▶ _About this exercise_: Without skipping or changing anything, print all the entries.
═════ Data for the task
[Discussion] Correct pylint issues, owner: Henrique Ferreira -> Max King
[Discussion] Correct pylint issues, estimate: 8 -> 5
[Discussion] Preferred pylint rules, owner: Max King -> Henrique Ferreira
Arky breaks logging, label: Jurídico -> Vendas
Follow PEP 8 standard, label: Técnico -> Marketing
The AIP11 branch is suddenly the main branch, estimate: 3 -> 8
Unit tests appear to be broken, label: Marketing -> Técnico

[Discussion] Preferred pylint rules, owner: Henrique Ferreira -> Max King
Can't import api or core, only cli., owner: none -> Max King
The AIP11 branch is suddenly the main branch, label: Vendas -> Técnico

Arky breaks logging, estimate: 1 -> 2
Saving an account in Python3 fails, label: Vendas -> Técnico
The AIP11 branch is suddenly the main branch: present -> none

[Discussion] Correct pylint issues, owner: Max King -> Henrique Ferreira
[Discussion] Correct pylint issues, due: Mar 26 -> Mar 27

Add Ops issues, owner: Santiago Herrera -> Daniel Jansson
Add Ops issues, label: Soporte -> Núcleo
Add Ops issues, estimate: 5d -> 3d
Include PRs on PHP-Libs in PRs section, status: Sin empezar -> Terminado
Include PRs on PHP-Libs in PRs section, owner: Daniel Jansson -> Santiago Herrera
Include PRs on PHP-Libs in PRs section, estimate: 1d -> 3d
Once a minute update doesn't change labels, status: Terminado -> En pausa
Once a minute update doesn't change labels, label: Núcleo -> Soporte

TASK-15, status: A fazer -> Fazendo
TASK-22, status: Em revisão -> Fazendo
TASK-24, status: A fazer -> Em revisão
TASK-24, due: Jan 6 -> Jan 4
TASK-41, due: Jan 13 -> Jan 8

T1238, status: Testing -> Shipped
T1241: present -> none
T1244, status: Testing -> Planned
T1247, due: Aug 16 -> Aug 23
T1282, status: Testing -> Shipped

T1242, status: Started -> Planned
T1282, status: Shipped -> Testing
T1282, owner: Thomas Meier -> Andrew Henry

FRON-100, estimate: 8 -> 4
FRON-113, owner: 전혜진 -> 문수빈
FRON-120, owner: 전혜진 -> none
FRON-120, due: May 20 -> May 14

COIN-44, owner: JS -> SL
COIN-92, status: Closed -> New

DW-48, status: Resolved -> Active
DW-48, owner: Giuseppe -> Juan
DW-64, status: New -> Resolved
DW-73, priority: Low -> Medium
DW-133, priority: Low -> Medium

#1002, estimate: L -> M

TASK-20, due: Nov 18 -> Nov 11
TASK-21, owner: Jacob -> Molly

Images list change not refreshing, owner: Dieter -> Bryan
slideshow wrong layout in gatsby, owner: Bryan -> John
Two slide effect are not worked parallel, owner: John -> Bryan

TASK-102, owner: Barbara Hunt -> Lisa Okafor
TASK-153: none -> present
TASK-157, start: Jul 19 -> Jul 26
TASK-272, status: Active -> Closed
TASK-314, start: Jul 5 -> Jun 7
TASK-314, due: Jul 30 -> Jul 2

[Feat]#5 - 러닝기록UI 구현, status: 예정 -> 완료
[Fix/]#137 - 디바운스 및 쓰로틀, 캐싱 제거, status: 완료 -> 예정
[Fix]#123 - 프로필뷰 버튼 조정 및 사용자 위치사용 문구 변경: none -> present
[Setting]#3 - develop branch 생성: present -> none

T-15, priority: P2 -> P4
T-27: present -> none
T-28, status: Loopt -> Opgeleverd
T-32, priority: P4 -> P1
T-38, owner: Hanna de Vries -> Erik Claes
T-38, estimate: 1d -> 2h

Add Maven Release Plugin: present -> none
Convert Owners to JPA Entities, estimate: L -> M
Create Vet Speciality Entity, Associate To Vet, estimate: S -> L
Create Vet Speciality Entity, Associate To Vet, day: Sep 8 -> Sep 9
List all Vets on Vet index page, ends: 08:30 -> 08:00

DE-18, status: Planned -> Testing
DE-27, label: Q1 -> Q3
══════════
▶ _Solution_:
[Discussion] Correct pylint issues, owner: Henrique Ferreira -> Max King
[Discussion] Correct pylint issues, estimate: 8 -> 5
[Discussion] Preferred pylint rules, owner: Max King -> Henrique Ferreira
Arky breaks logging, label: Jurídico -> Vendas
Follow PEP 8 standard, label: Técnico -> Marketing
The AIP11 branch is suddenly the main branch, estimate: 3 -> 8
Unit tests appear to be broken, label: Marketing -> Técnico

[Discussion] Preferred pylint rules, owner: Henrique Ferreira -> Max King
Can't import api or core, only cli., owner: none -> Max King
The AIP11 branch is suddenly the main branch, label: Vendas -> Técnico

Arky breaks logging, estimate: 1 -> 2
Saving an account in Python3 fails, label: Vendas -> Técnico
The AIP11 branch is suddenly the main branch: present -> none

[Discussion] Correct pylint issues, owner: Max King -> Henrique Ferreira
[Discussion] Correct pylint issues, due: Mar 26 -> Mar 27

Add Ops issues, owner: Santiago Herrera -> Daniel Jansson
Add Ops issues, label: Soporte -> Núcleo
Add Ops issues, estimate: 5d -> 3d
Include PRs on PHP-Libs in PRs section, status: Sin empezar -> Terminado
Include PRs on PHP-Libs in PRs section, owner: Daniel Jansson -> Santiago Herrera
Include PRs on PHP-Libs in PRs section, estimate: 1d -> 3d
Once a minute update doesn't change labels, status: Terminado -> En pausa
Once a minute update doesn't change labels, label: Núcleo -> Soporte

TASK-15, status: A fazer -> Fazendo
TASK-22, status: Em revisão -> Fazendo
TASK-24, status: A fazer -> Em revisão
TASK-24, due: Jan 6 -> Jan 4
TASK-41, due: Jan 13 -> Jan 8

T1238, status: Testing -> Shipped
T1241: present -> none
T1244, status: Testing -> Planned
T1247, due: Aug 16 -> Aug 23
T1282, status: Testing -> Shipped

T1242, status: Started -> Planned
T1282, status: Shipped -> Testing
T1282, owner: Thomas Meier -> Andrew Henry

FRON-100, estimate: 8 -> 4
FRON-113, owner: 전혜진 -> 문수빈
FRON-120, owner: 전혜진 -> none
FRON-120, due: May 20 -> May 14

COIN-44, owner: JS -> SL
COIN-92, status: Closed -> New

DW-48, status: Resolved -> Active
DW-48, owner: Giuseppe -> Juan
DW-64, status: New -> Resolved
DW-73, priority: Low -> Medium
DW-133, priority: Low -> Medium

#1002, estimate: L -> M

TASK-20, due: Nov 18 -> Nov 11
TASK-21, owner: Jacob -> Molly

Images list change not refreshing, owner: Dieter -> Bryan
slideshow wrong layout in gatsby, owner: Bryan -> John
Two slide effect are not worked parallel, owner: John -> Bryan

TASK-102, owner: Barbara Hunt -> Lisa Okafor
TASK-153: none -> present
TASK-157, start: Jul 19 -> Jul 26
TASK-272, status: Active -> Closed
TASK-314, start: Jul 5 -> Jun 7
TASK-314, due: Jul 30 -> Jul 2

[Feat]#5 - 러닝기록UI 구현, status: 예정 -> 완료
[Fix/]#137 - 디바운스 및 쓰로틀, 캐싱 제거, status: 완료 -> 예정
[Fix]#123 - 프로필뷰 버튼 조정 및 사용자 위치사용 문구 변경: none -> present
[Setting]#3 - develop branch 생성: present -> none

T-15, priority: P2 -> P4
T-27: present -> none
T-28, status: Loopt -> Opgeleverd
T-32, priority: P4 -> P1
T-38, owner: Hanna de Vries -> Erik Claes
T-38, estimate: 1d -> 2h

Add Maven Release Plugin: present -> none
Convert Owners to JPA Entities, estimate: L -> M
Create Vet Speciality Entity, Associate To Vet, estimate: S -> L
Create Vet Speciality Entity, Associate To Vet, day: Sep 8 -> Sep 9
List all Vets on Vet index page, ends: 08:30 -> 08:00

DE-18, status: Planned -> Testing
DE-27, label: Q1 -> Q3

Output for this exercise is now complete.